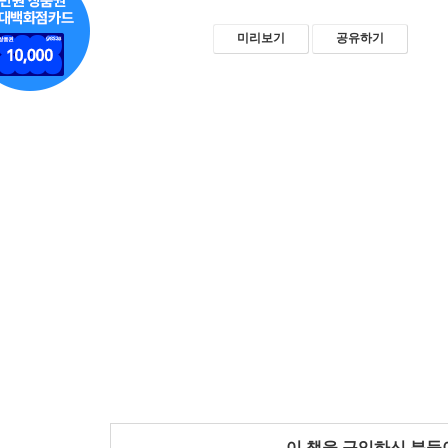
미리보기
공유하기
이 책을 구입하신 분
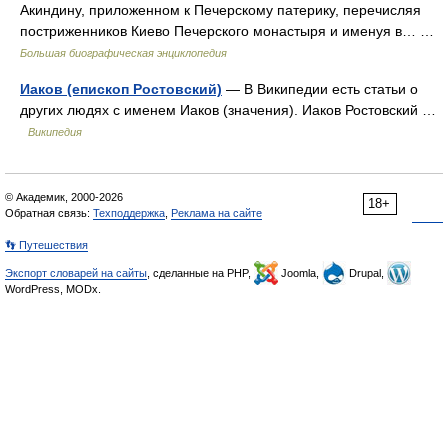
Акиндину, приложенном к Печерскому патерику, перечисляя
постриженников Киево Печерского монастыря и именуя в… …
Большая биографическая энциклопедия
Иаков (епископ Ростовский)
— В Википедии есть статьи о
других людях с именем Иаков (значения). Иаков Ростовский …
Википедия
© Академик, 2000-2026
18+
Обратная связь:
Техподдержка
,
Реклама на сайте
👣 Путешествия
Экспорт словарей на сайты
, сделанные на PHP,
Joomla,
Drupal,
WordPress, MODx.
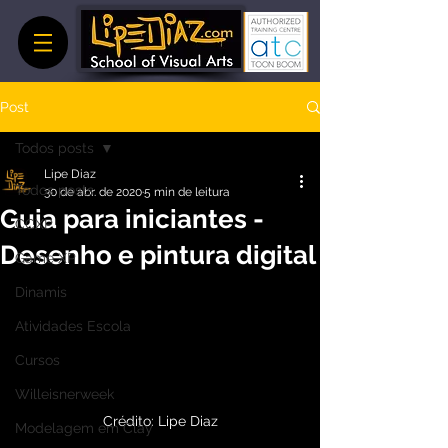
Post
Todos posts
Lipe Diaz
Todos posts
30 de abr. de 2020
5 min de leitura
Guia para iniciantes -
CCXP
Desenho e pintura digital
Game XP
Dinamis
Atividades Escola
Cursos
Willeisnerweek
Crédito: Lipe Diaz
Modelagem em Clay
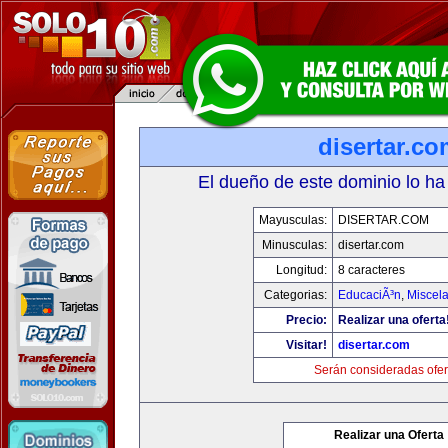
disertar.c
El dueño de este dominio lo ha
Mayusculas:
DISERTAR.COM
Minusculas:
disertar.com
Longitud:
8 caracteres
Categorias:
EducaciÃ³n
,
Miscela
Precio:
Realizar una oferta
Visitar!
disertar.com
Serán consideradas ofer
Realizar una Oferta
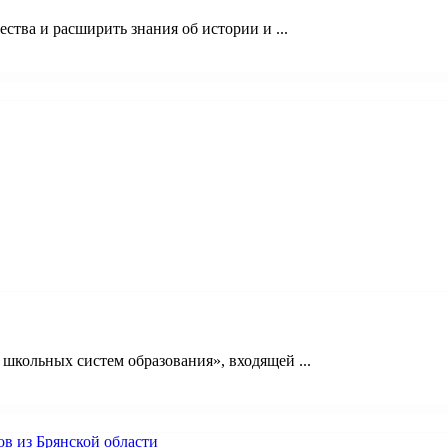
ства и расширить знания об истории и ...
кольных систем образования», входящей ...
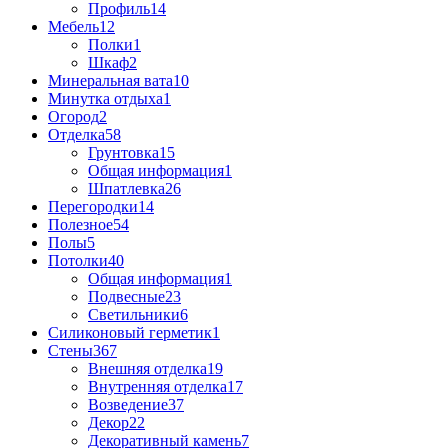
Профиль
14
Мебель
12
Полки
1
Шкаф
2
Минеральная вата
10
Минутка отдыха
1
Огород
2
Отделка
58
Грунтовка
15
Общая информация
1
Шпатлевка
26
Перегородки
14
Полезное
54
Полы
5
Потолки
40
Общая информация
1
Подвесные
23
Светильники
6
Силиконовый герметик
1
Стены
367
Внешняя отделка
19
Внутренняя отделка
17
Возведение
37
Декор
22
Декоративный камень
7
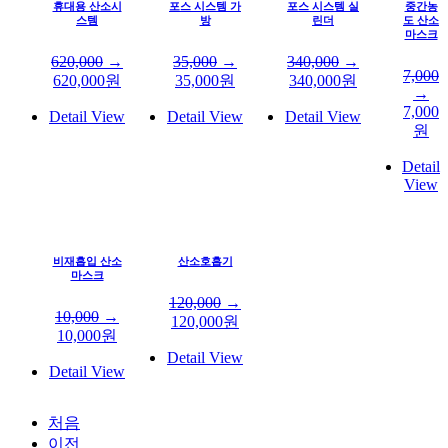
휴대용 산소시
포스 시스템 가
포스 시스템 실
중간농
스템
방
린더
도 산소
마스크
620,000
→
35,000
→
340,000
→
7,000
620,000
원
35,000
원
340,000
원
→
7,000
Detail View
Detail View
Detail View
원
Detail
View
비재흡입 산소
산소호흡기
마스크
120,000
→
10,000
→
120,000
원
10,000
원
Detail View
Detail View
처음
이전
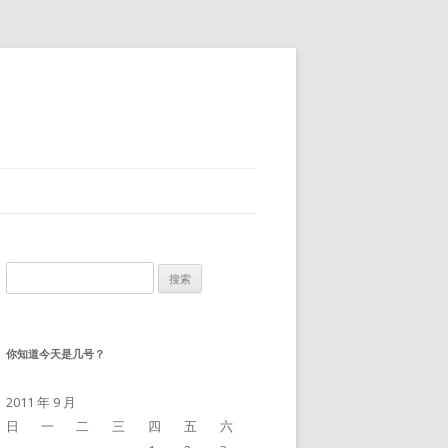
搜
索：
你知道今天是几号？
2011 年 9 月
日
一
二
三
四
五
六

:::::

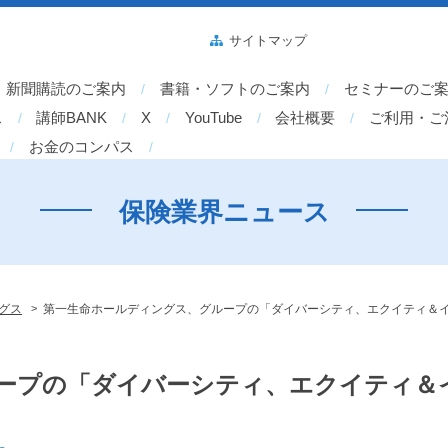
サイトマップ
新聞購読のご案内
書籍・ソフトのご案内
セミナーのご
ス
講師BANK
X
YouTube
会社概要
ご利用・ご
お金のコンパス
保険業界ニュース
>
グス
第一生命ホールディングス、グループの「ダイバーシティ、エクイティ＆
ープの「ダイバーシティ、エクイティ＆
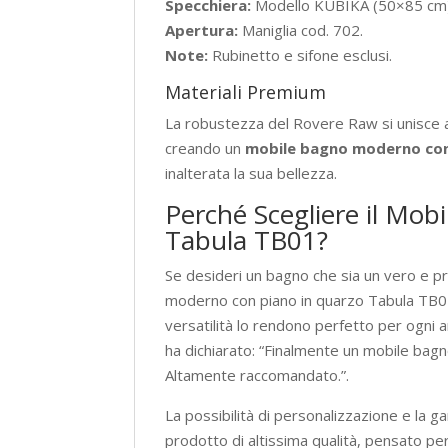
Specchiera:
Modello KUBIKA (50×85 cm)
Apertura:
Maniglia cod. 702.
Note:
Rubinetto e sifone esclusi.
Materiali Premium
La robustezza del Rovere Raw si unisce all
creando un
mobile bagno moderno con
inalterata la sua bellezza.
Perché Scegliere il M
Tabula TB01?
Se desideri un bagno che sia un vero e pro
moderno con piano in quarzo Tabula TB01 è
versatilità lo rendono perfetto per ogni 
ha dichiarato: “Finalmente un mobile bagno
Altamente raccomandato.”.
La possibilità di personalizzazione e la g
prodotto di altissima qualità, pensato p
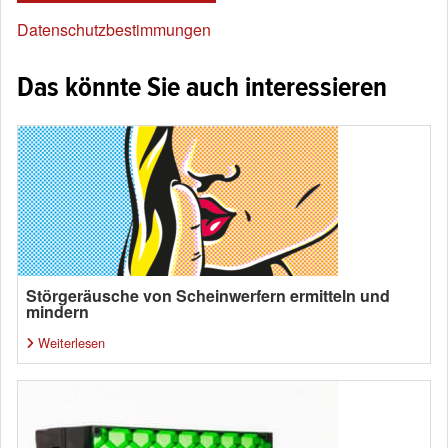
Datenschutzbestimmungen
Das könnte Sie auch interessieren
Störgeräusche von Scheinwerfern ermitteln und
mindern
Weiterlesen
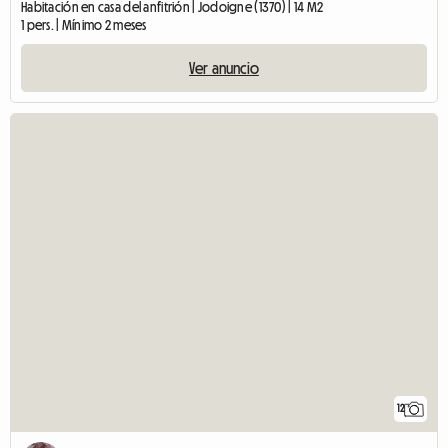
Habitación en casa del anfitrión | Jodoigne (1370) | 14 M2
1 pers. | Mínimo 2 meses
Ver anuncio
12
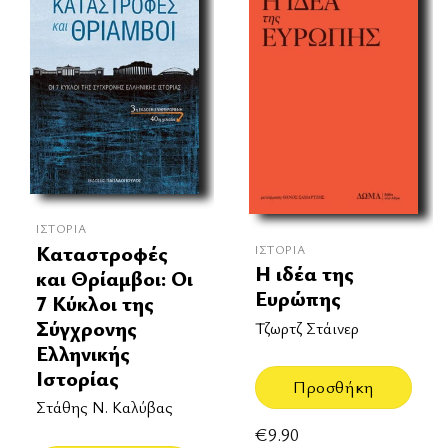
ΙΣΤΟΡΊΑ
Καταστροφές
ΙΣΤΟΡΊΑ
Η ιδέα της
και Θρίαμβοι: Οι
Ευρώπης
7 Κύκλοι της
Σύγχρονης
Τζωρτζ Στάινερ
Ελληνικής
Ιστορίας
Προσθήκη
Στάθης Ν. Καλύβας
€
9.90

:::::

▶ **TASK TO CARRY OUT**
Read through the data above. Report each line that has the word "Realizar".

▶ **COMPLETED TASK**
Realizar una oferta
Realizar una Oferta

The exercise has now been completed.